**Excerpted records**
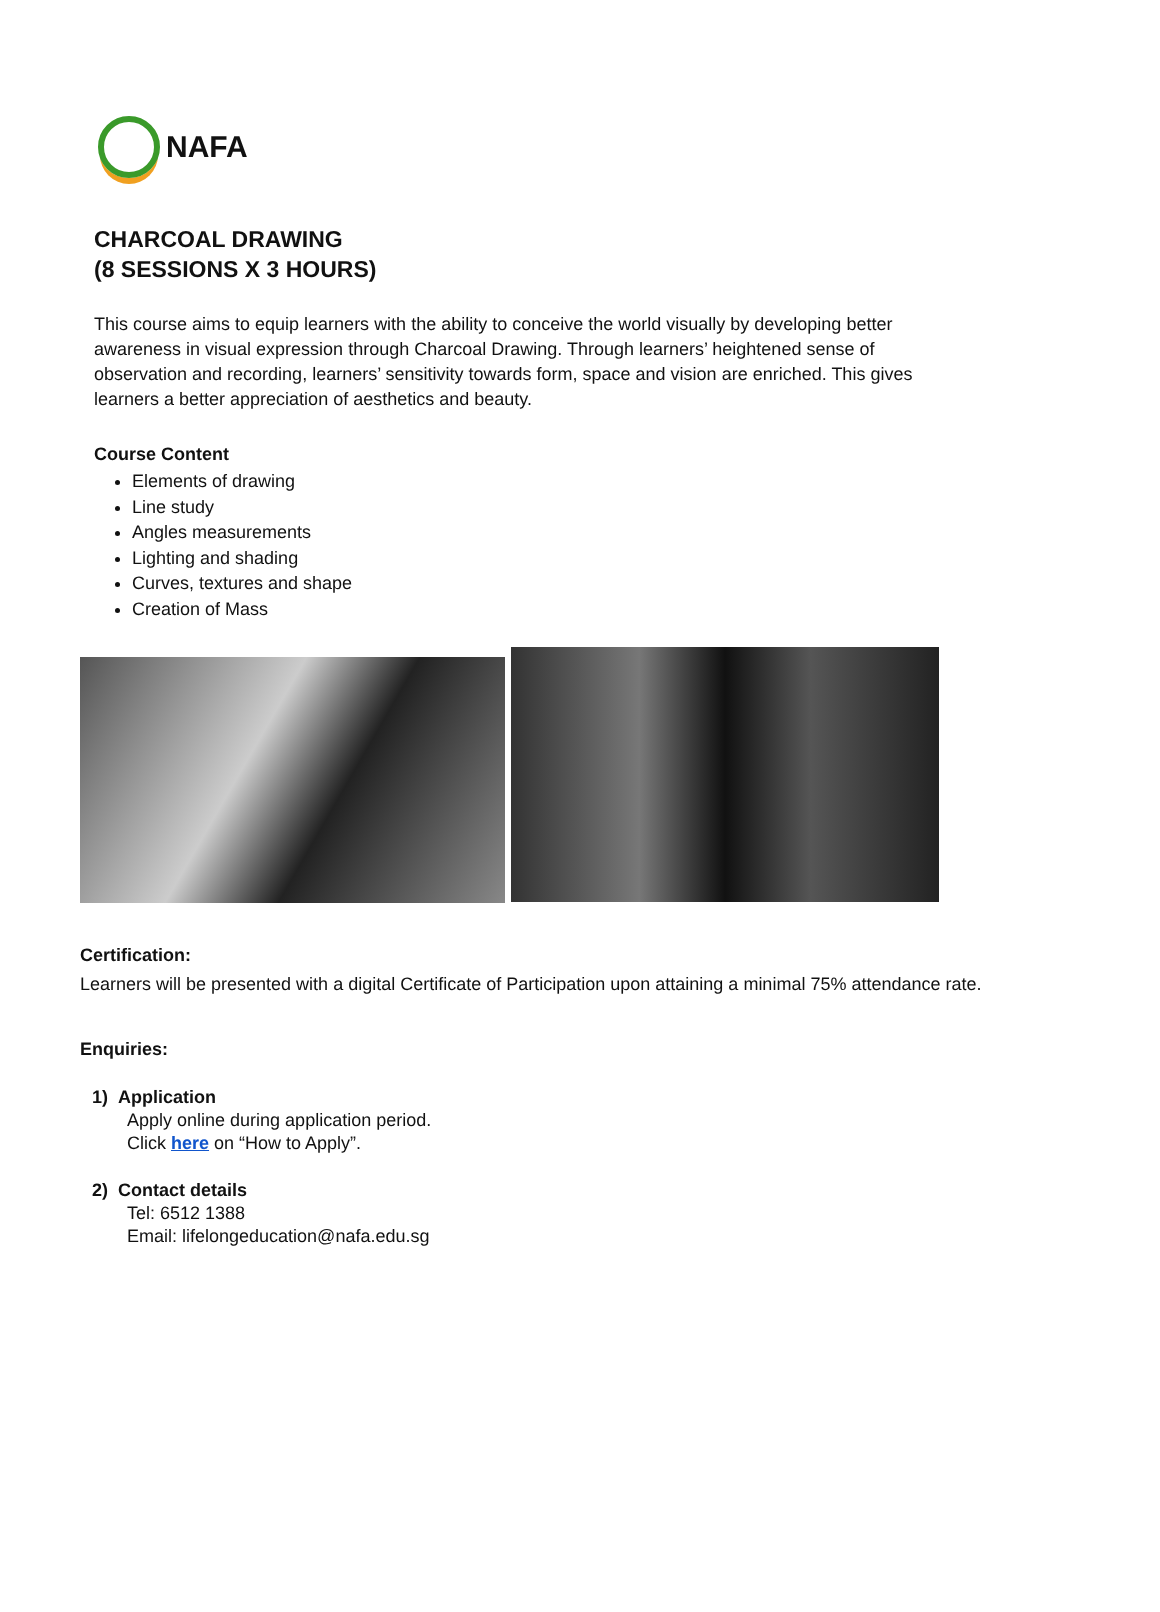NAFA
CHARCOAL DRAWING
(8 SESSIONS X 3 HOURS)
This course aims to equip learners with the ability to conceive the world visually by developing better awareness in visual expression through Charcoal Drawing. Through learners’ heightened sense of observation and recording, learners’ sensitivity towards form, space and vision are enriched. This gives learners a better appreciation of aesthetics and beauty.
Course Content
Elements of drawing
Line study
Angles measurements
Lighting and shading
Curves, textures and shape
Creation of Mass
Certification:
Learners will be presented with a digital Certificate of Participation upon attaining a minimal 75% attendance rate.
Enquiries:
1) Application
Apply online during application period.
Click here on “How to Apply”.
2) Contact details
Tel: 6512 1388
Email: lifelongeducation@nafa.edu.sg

**Task item**
All records above are to be printed exactly, minus the pictures they contain.

**The completed task**
NAFA
CHARCOAL DRAWING
(8 SESSIONS X 3 HOURS)
This course aims to equip learners with the ability to conceive the world visually by developing better awareness in visual expression through Charcoal Drawing. Through learners’ heightened sense of observation and recording, learners’ sensitivity towards form, space and vision are enriched. This gives learners a better appreciation of aesthetics and beauty.
Course Content
Elements of drawing
Line study
Angles measurements
Lighting and shading
Curves, textures and shape
Creation of Mass
Certification:
Learners will be presented with a digital Certificate of Participation upon attaining a minimal 75% attendance rate.
Enquiries:
1) Application
Apply online during application period.
Click here on “How to Apply”.
2) Contact details
Tel: 6512 1388
Email: lifelongeducation@nafa.edu.sg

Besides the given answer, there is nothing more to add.